ESPE Abstracts (2015) 84 FC7.3

ESPE2015 Free Communications Growth-promoting therapies (6 abstracts)

IGF1 Levels, Complex Formation, and IGF-Bioactivity in GH-Treated Children with Prader–Willi Syndrome

Nienke Bakker a, , Jaap van Doorn c, , Judith Renes b , Truus Donker c, & Anita Hokken-Koelega a,


aDutch Growth Research Foundation, Rotterdam, The Netherlands; bSubdivision of Endocrinology, Department of Pediatrics, Erasmus MC, Sophia Children’s Hospital, Rotterdam, The Netherlands; cSection Metabolic Diseases, Laboratory of Endocrinology, Department of Clinical Chemistry and Haematology, University Medical Center Utrecht, Utrecht, The Netherlands; dSection Metabolic Diseases, Department of Medical Genetics, University Medical Center Utrecht, Utrecht, The Netherlands

Background: Children with Prader–Willi syndrome (PWS) attain high serum immunoreactive IGF1 levels during standard dose GH treatment, which leads to concern, but lowering the dose, deteriorates their body composition.

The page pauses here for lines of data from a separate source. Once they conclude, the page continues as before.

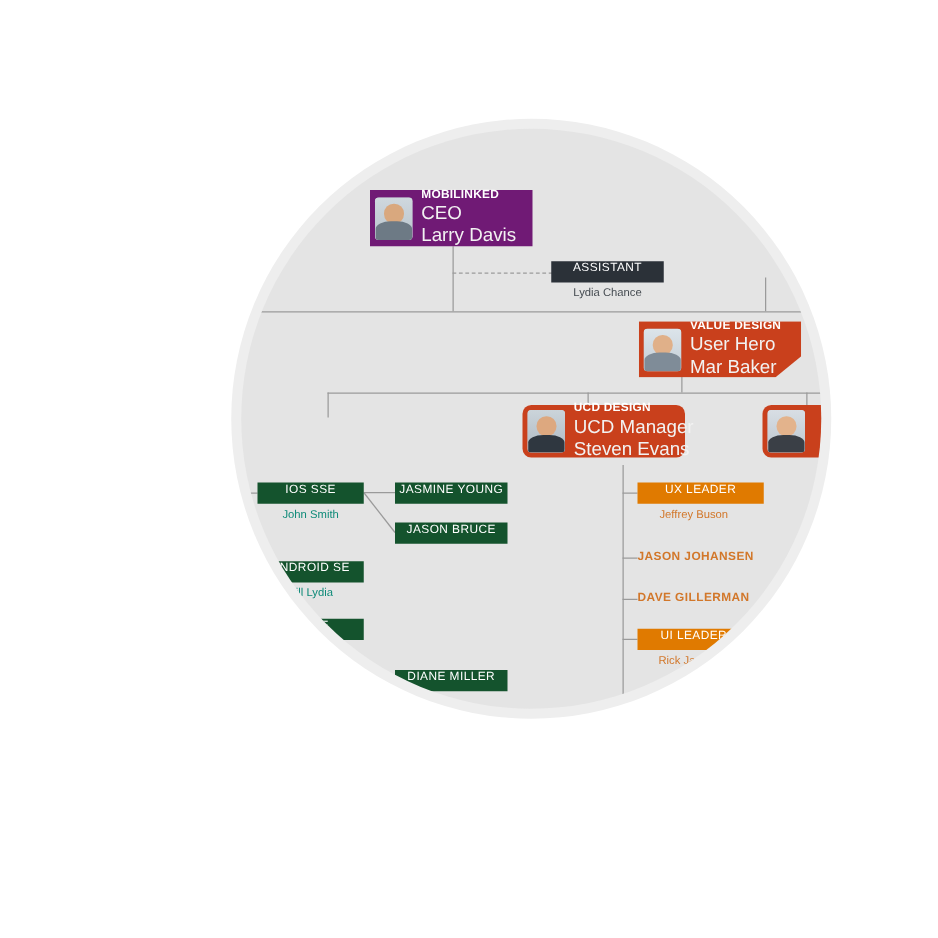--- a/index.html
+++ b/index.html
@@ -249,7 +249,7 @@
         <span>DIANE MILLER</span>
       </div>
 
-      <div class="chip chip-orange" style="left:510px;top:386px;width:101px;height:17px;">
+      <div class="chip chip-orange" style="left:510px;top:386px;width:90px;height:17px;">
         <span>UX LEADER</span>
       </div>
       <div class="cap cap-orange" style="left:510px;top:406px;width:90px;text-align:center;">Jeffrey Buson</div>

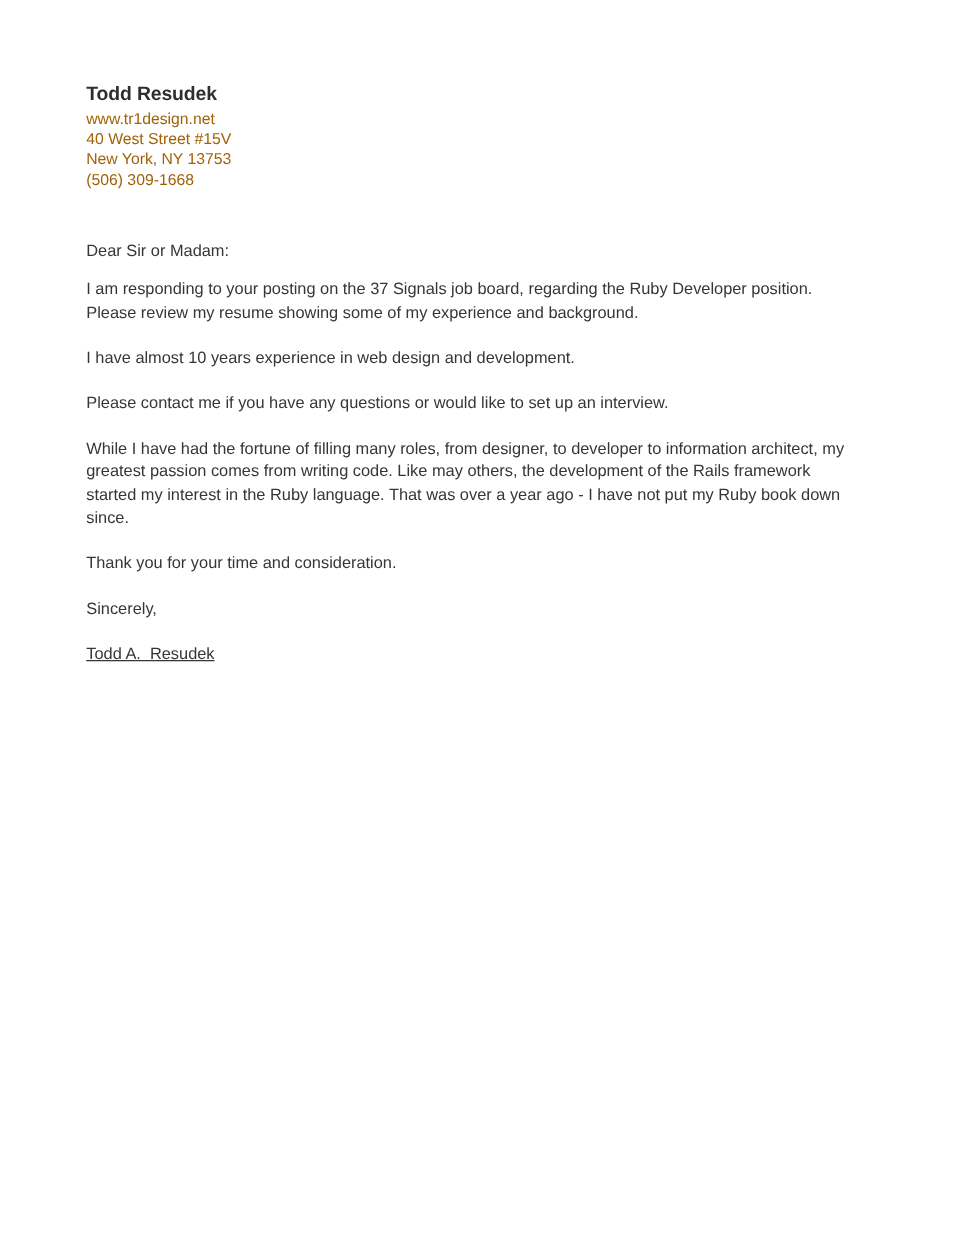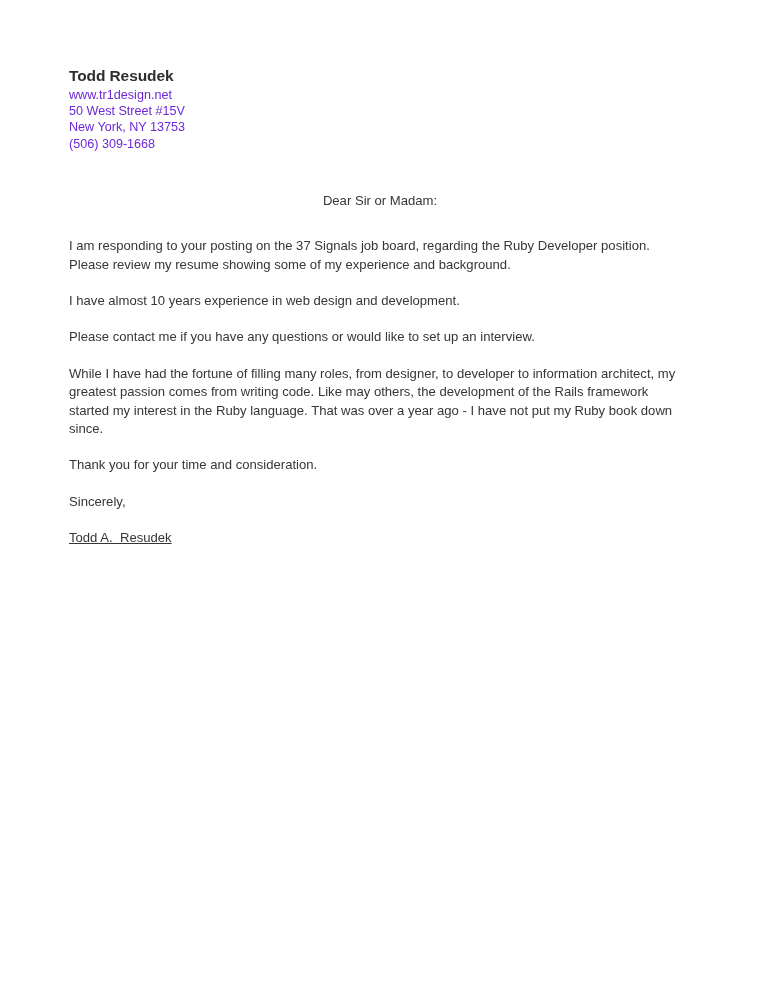--- a/index.html
+++ b/index.html
@@ -43,7 +43,7 @@
   .letterhead-line {
     font-size: 12.6px;
     line-height: 16.2px;
-    color: #6d28d9;
+    color: #a16207;
     white-space: pre;
   }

Objective and hypotheses: To evaluate serum IGF1, IGFBP3 and acid-labile subunit (ALS) levels, complex formation and IGF-bioactivity in GH-treated PWS children. We hypothesized that GH-treated children with PWS have a normal IGF-bioactivity, despite the high serum immunoreactive IGF1 levels.

Method: We included 40 GH-treated PWS (1.0 mg/m2 per day≈0.035 mg/kg per day) children and compared them with 41 age- and sex-matched healthy controls. Main outcome measures were serum IGF1, IGFBP3 and ALS levels, complex formation and IGF-bioactivity by IGF1 receptor kinase activation assay (KIRA).

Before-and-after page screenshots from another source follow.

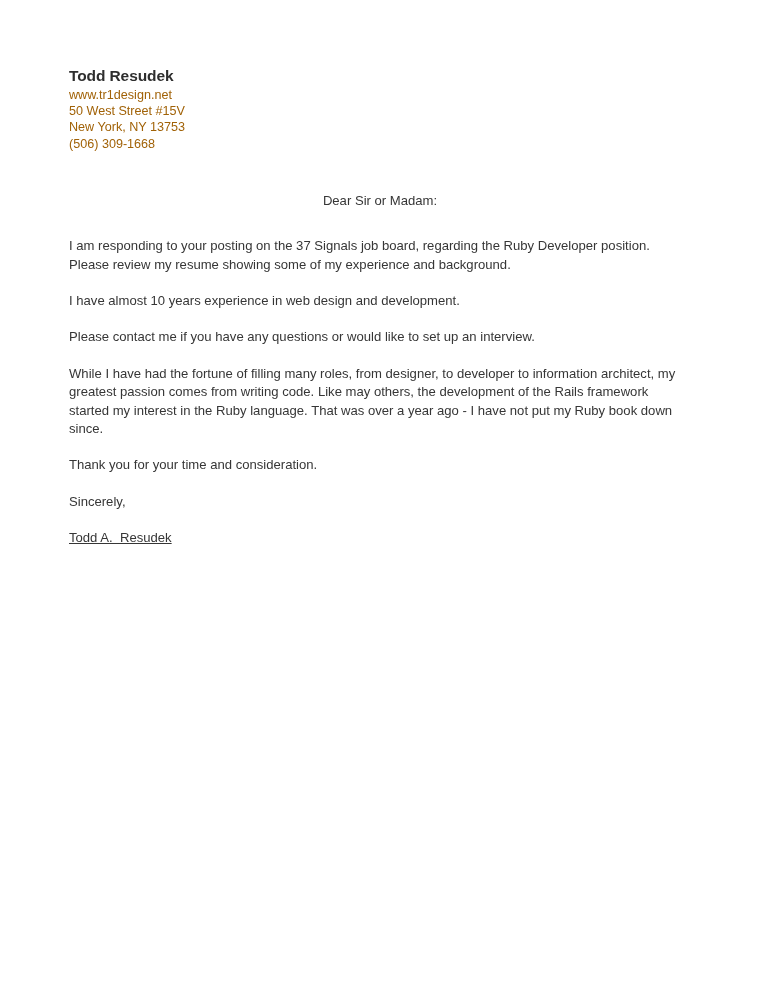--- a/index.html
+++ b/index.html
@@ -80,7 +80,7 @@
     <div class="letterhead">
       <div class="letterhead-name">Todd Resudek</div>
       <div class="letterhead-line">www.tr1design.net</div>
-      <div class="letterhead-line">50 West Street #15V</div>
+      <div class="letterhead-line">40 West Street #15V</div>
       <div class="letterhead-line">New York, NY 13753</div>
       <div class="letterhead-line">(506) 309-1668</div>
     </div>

Results: Serum IGF1, IGFBP3, ALS levels, and IGF1/IGFBP3 ratio were significantly higher in GH-treated PWS children than in healthy controls. The 150 kDa ternary complex formation was, however, also significantly higher than in controls, indicating that most of serum IGF1 is sequestered in the ternary 150 kDa complex with ALS and IGFBP3. Young GH-treated PWS children, median (IQR) age 5.2 (4.3–7.2) years, exhibited higher serum IGF-bioactivity than controls, but no difference was observed in IGF-bioactivity between older GH-treated PWS children, age 14.9 (13.8–16.2) years, and controls. The proportion of IGF-bioactivity of total serum IGF1 was, however, lower in GH-treated PWS children than in controls. Serum immunoreactive IGF1 levels did not correlate with IGF-bioactivity in GH-treated children with PWS, in contrast to a strong positive correlation in healthy controls.

Conclusion: In GH-treated PWS children, most off serum IGF1 is sequestered in the 150 kDa complex. Higher IGF-bioactivity was only found in young GH-treated PWS children and not in the older ones. IGF-bioactivity during GH showed a wide variation and there was a disrupted correlation with immunoreactive IGF1 levels, which makes immunoreactive IGF1 levels an inappropriate indicator of GH-dosing in PWS children.

Funding: This study was an investigator-initiated study, supported by an independent research grant from Pfizer.